Foi para regulamentar o dispositivo constitucional citado que a Lei 9.985/2000 foi editada, instituindo assim o Sistema Nacional de Unidades de Conservação da Natureza (Snuc). As UCs são instrumentos centrais para a proteção da biodiversidade, da estabilidade climática, da paisagem, do patrimônio cultural, das populações tradicionais e dos recursos hídricos, além de contribuir para o cumprimento dos compromissos internacionais assumidos pelo país. Logo, ninguém pode ser simplesmente contra à instituição de tais territórios, pois os serviços ecológicos gerados são inúmeros, desde que cumpridos os requisitos legais e técnicos necessários.

Entretanto, a forma como geralmente essas UCs vêm sendo instituídas pelo Poder Público, seja federal, estadual ou municipal, merece uma maior reflexão no que diz respeito aos direitos dos proprietários de imóveis rurais.

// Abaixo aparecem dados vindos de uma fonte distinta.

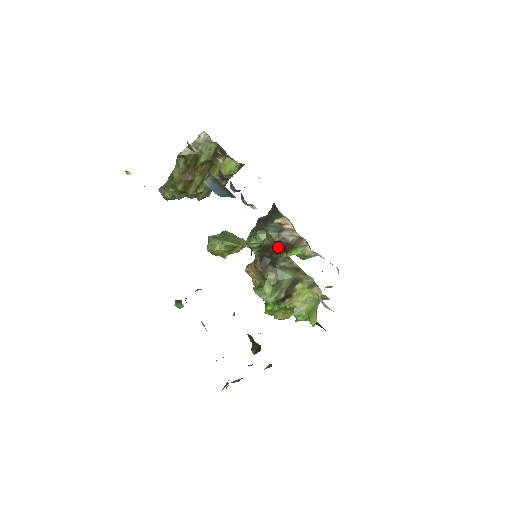
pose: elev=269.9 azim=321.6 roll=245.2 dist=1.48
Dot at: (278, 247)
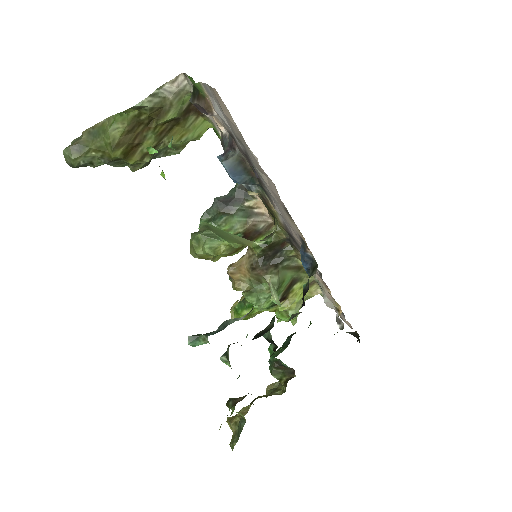
Dot at: (285, 244)
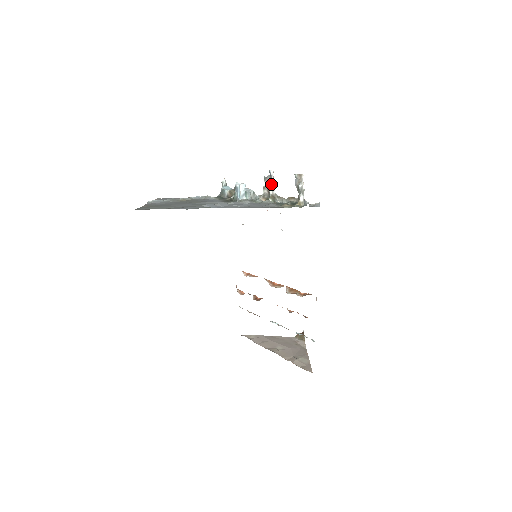
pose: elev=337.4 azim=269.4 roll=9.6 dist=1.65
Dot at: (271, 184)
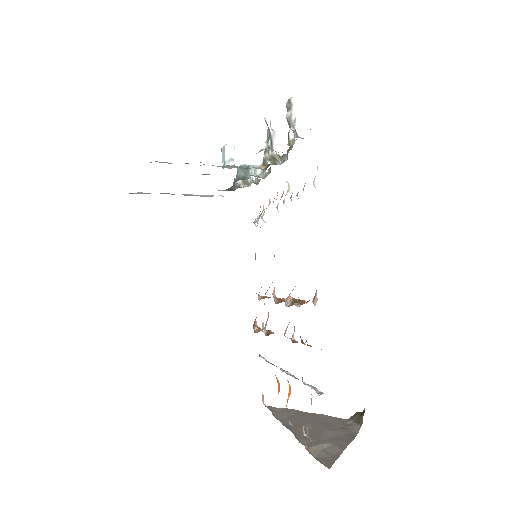
Dot at: (270, 140)
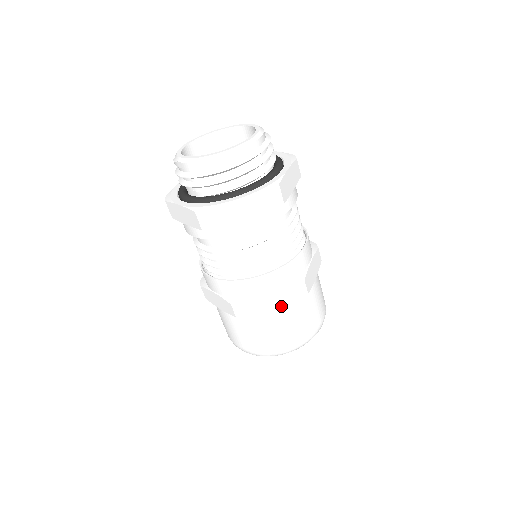
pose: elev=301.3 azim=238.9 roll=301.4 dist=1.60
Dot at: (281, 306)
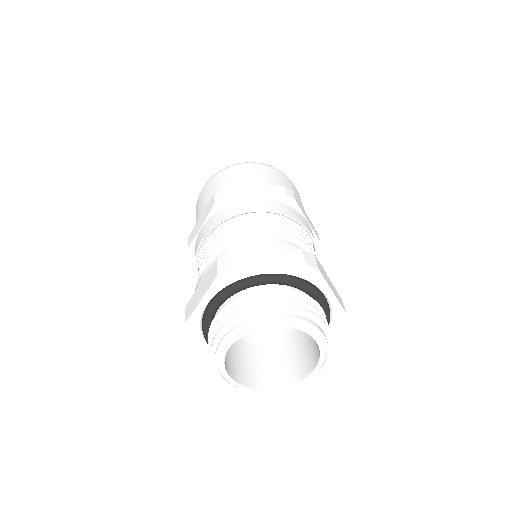
Dot at: occluded
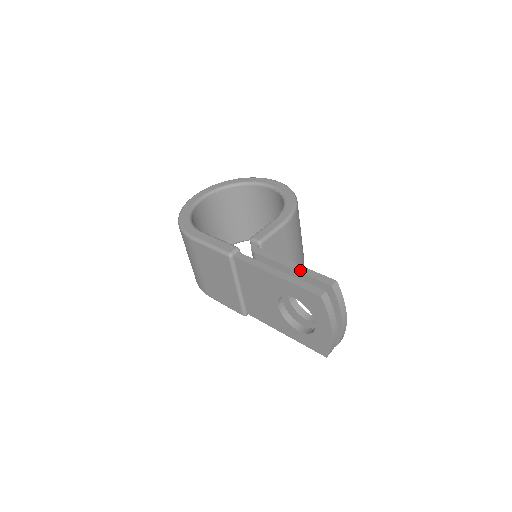
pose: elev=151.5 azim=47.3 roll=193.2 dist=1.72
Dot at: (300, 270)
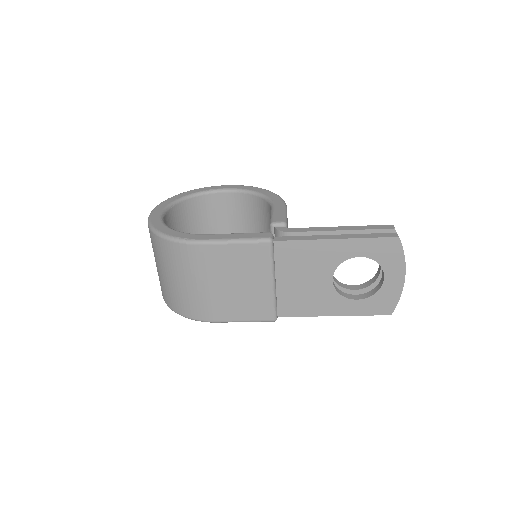
Dot at: (353, 228)
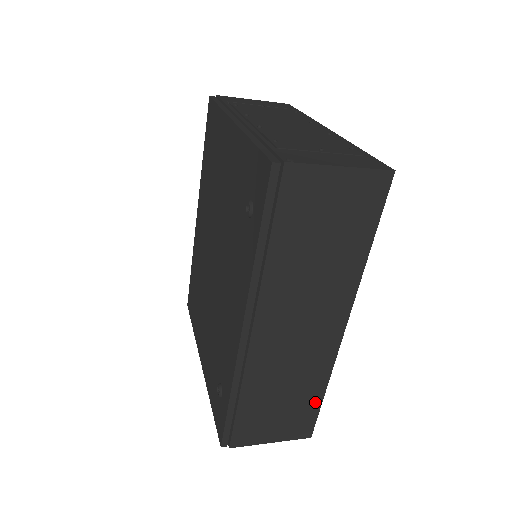
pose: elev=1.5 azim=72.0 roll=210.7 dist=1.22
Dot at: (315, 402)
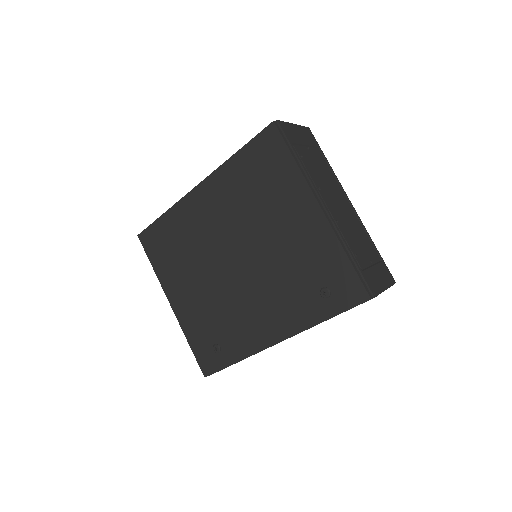
Dot at: occluded
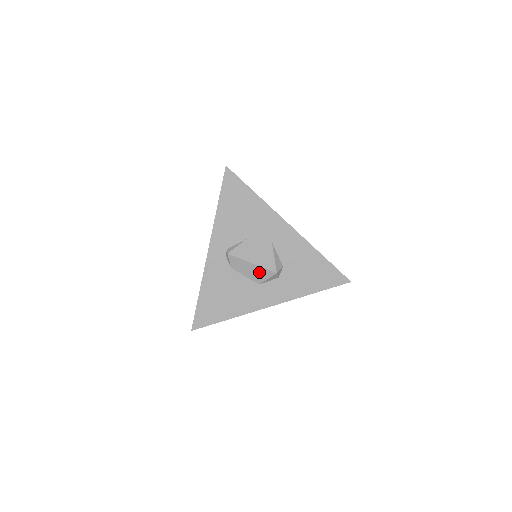
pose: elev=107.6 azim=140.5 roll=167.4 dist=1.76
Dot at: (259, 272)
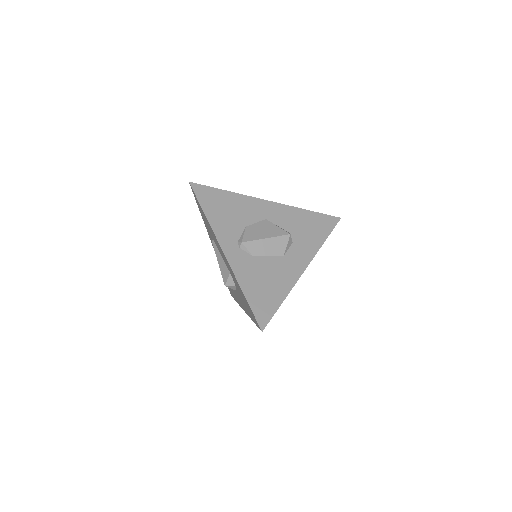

O debate voltou a ganhar destaque em razão da recente decisão do STJ nos REs 2.006.687 e 2.172.289, segundo a qual os decretos expropriatórios não prescrevem quando voltados à implementação de UCs de domínio público. Esse julgamento não deixar de ser um marco na jurisprudência sobre o assunto, ao consolida de vez a impossibilidade de prescrição da desapropriação da propriedade inserida na UC instituída mas não efetivada, pois ainda havia uma ou outra decisão em olhar diferente.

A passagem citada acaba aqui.